Efendim, söylemek ve içimden geçenleri arz etmeyi kısa tutacağım.
Dediğim gibi her sene olduğu gibi bu senede tatilimizin deniz bölümünü İnkumu ve Amasra'da geçirmek istedik. Maalesef buralarda senelerdir gözle görülür bir ilerleme kaydedilmediğini gözlemlemekteyiz. Kumsal belirli periyotlarda, misal haftada bir, temizlenip tırmıklanmamakta, yer yer çöpler oluşmakta.
Efendim, en önemlisi ise sahil boyuna belirli aralıklarla tuvaletlerin, aynı zamanda giyinip-soyunma kabinlerinin konulması ve hatta güneş enerjili duşların olması kaçınılmazdır.

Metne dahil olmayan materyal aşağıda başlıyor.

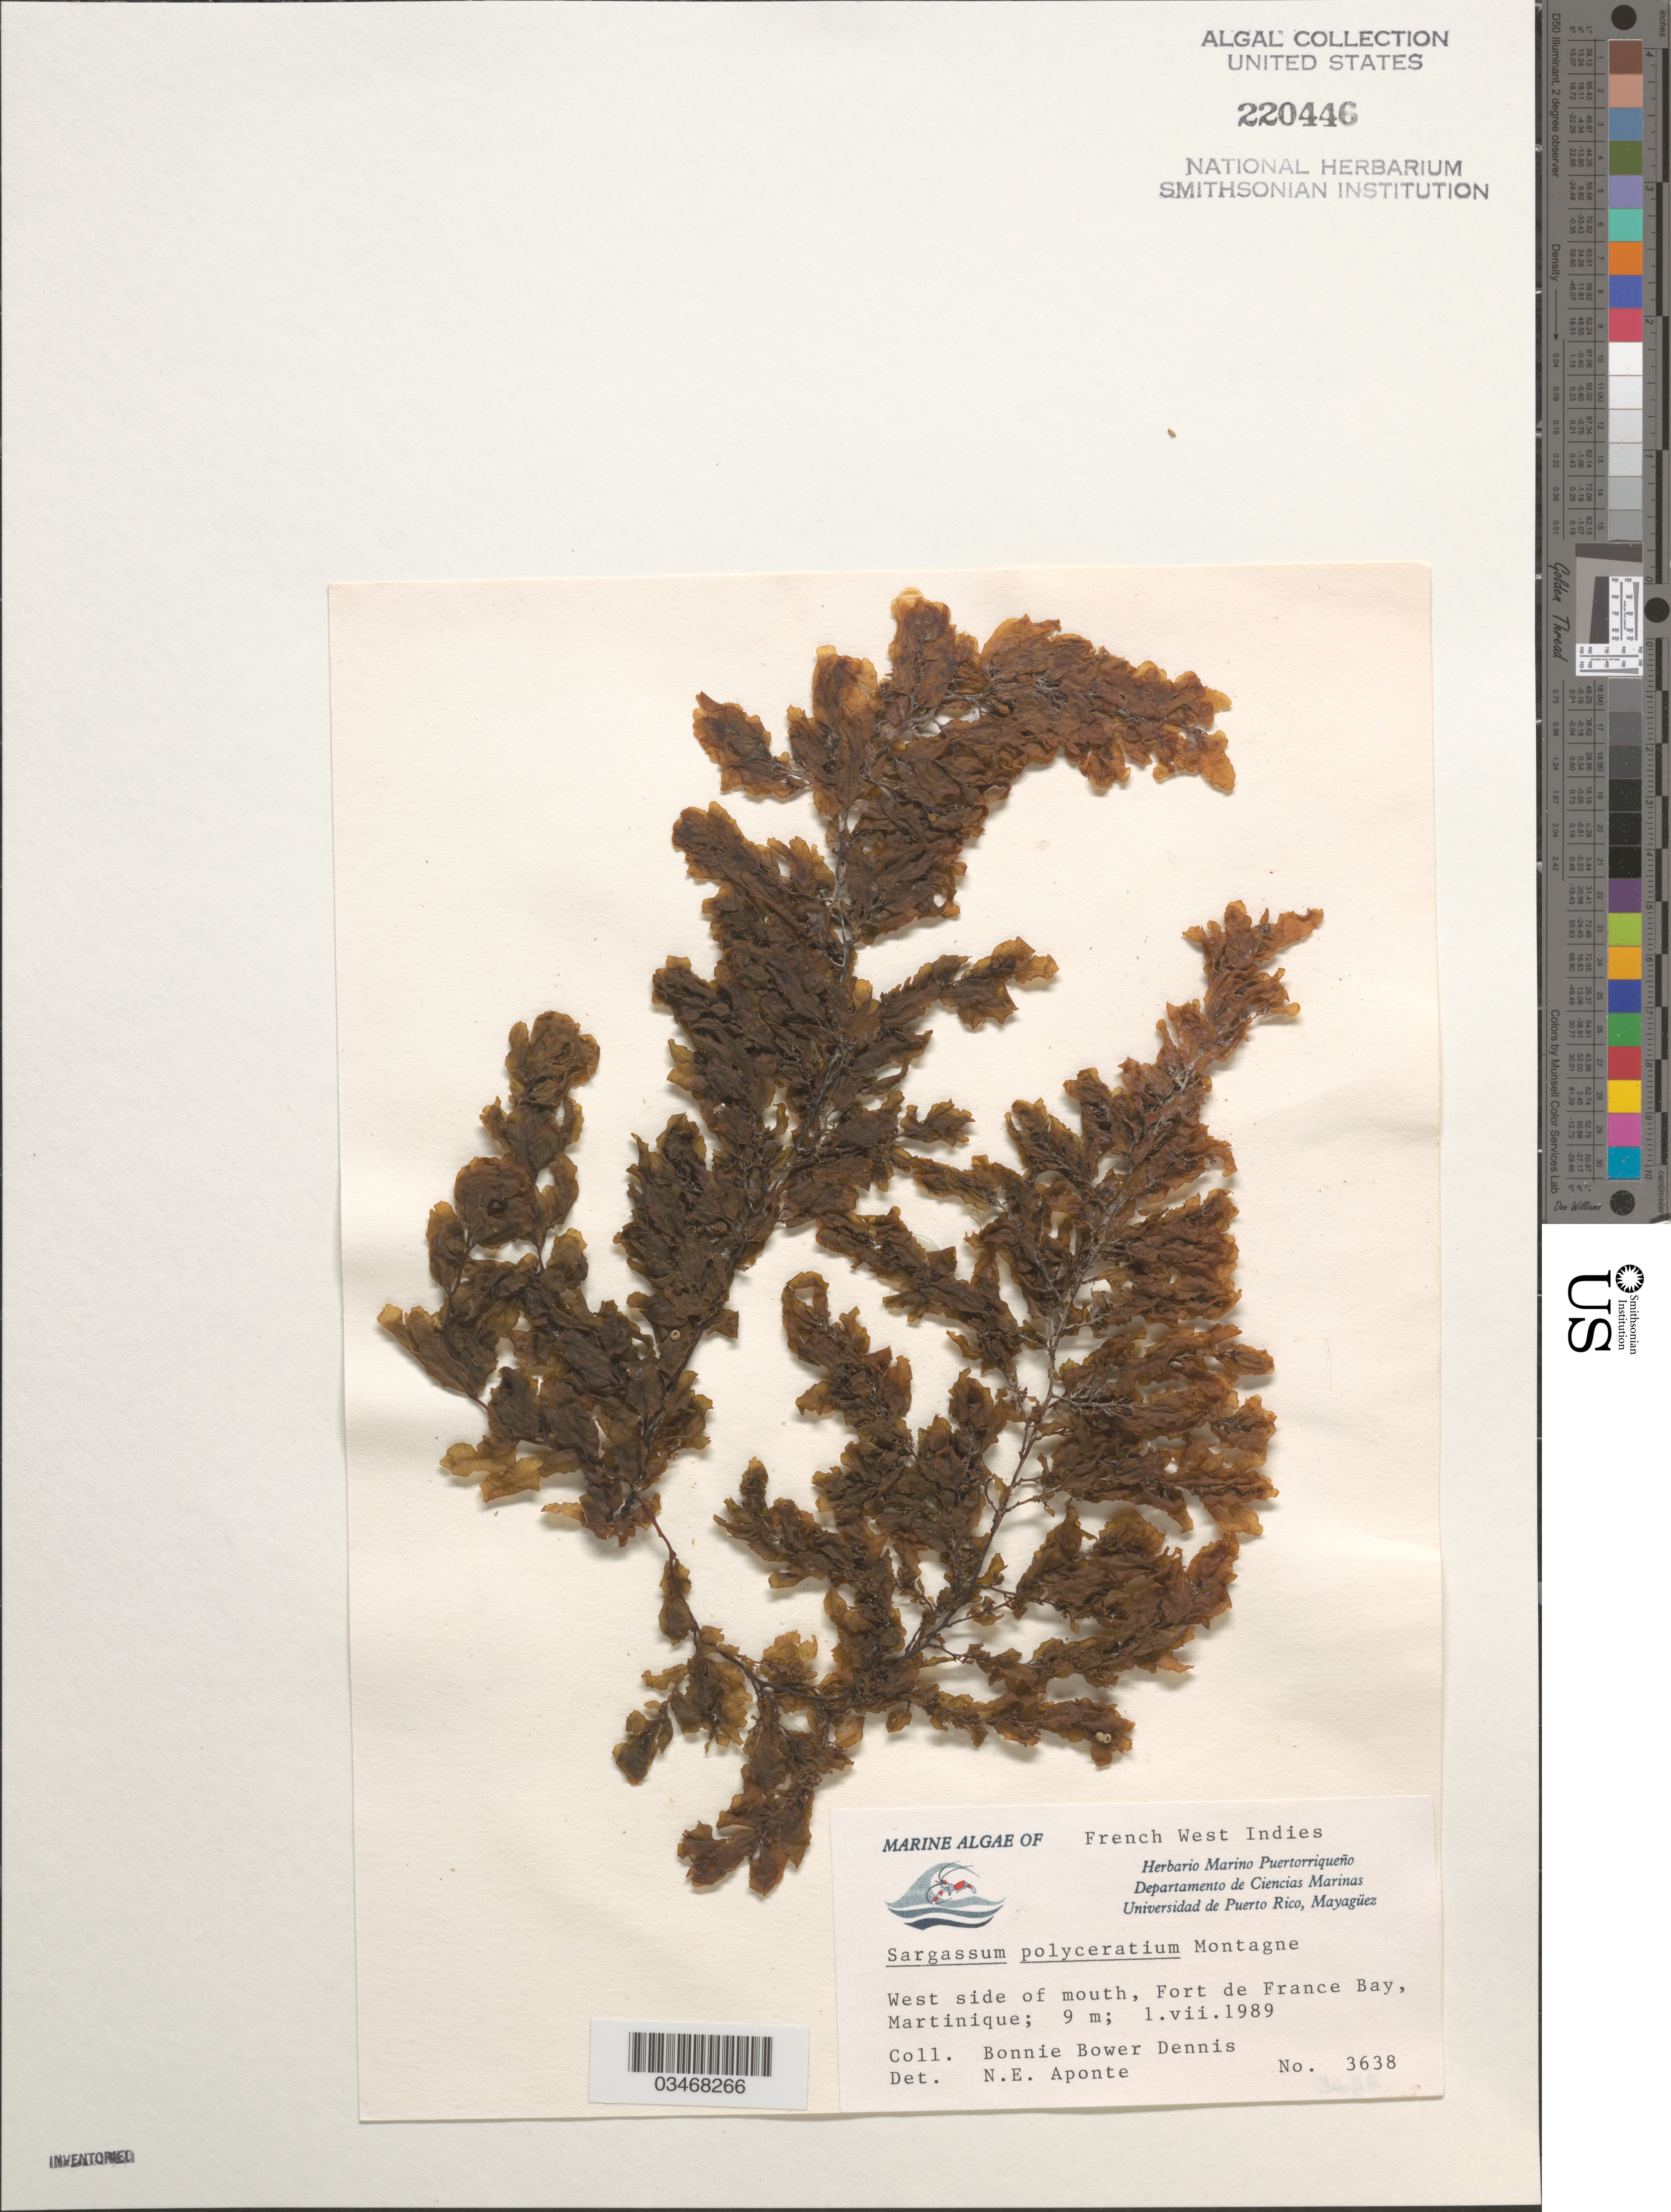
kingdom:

Yol ile kumsalın başına yaşlıların rahatça oturabilecekleri, etrafı çimlendirilmiş üstü kapalı oturaklar yapılabilir.
Evet, bu sene yanımda yabancı misafirlerim vardı. Belediye sık sık anons yapıyordu; "Çimlerde oturmayınız", çimlerin nerede olduğunu aradım ve araştırdım. Meğer üzerinde oturuyormuşuz. Evet, belediye kuru saman haline dönmüş hatta o bile yok olan yerlerden vatandaşların oturmamalarını istiyordu. Misafirimin inanın dediği şu oldu; burası bizim yönetimimizde olsa cennet yaparız. Tabii bu durum neden bu halde olduğunu, maddi olanaksızlıklardan kaynaklandığını anlatmaya çalıştım.
Zira; araçlarıyla gelen ziyaretçilerimizden 5 lira gibi ücret alınabilir (çok pahalı olursa da gelmek istemeyenler olup başka şehirlere giderler). Duşlar örneğin zaman ayarlı; misal 3 dakikası 2 lira gibi ücretler talep edilebilir.
Velhasıl eksiklikler maalesef çok ve durum her sene aynısı.
Bu vesile ile bu sene getirdiğim misafirlerimi bir dahaki getirişime tanıyamamalarını içtenlikle diliyorum.
Bu vesile ile işlerinizde başarılar diler, arkanızdan "şu filancı yöneticimizin/başkanımızın eseri" dedirtmeyi yaradandan diler saygılar sunarım.